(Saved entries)
▼

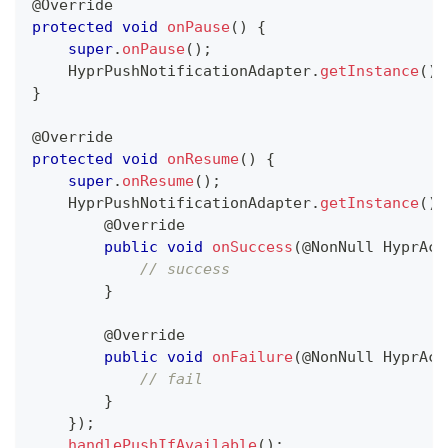
@Override
protected
void
onPause
(
)
{
super
.
onPause
(
)
;
HyprPushNotificationAdapter
.
getInstance
(
)
.
}
@Override
protected
void
onResume
(
)
{
super
.
onResume
(
)
;
HyprPushNotificationAdapter
.
getInstance
(
)
.
@Override
public
void
onSuccess
(
@NonNull
HyprAct
// success
}
@Override
public
void
onFailure
(
@NonNull
HyprAct
// fail
}
}
)
;
handlePushIfAvailable
(
)
;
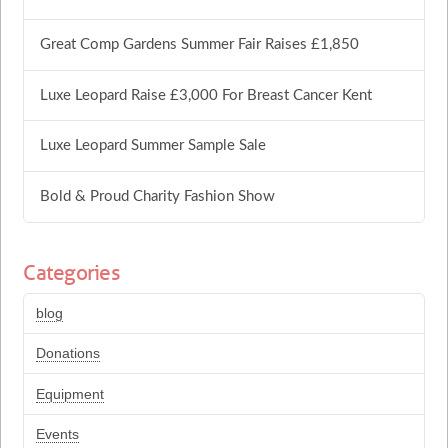
Great Comp Gardens Summer Fair Raises £1,850
Luxe Leopard Raise £3,000 For Breast Cancer Kent
Luxe Leopard Summer Sample Sale
Bold & Proud Charity Fashion Show
Categories
blog
Donations
Equipment
Events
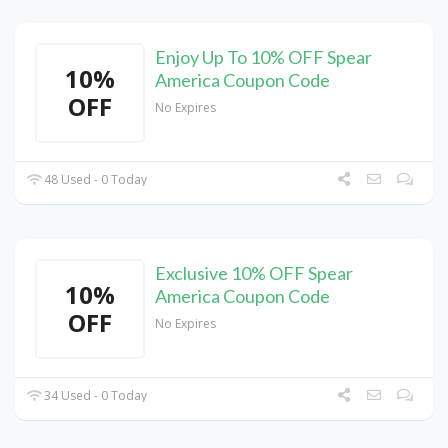
Enjoy Up To 10% OFF Spear
10%
America Coupon Code
OFF
No Expires
48 Used - 0 Today
Exclusive 10% OFF Spear
10%
America Coupon Code
OFF
No Expires
34 Used - 0 Today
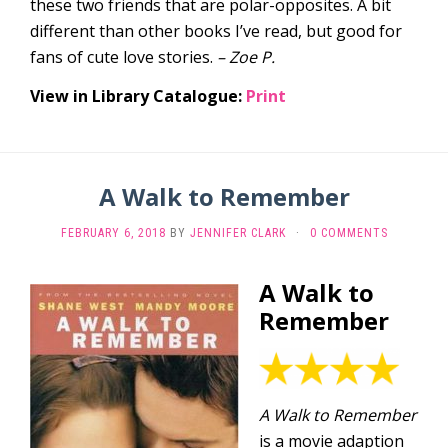
these two friends that are polar-opposites. A bit
different than other books I’ve read, but good for
fans of cute love stories.
– Zoe P.
View in Library Catalogue:
Print
A Walk to Remember
FEBRUARY 6, 2018
BY
JENNIFER CLARK
·
0 COMMENTS
A Walk to
Remember
A Walk to Remember
is a movie adaption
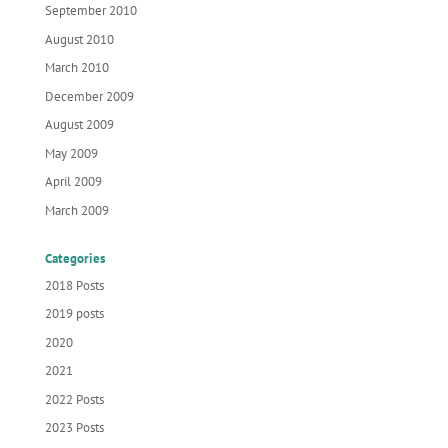
September 2010
August 2010
March 2010
December 2009
August 2009
May 2009
April 2009
March 2009
Categories
2018 Posts
2019 posts
2020
2021
2022 Posts
2023 Posts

▲

[Task directions] Could you tally the lines in these records that contain the word "Leopard" and give only the result?

[Written solution] 2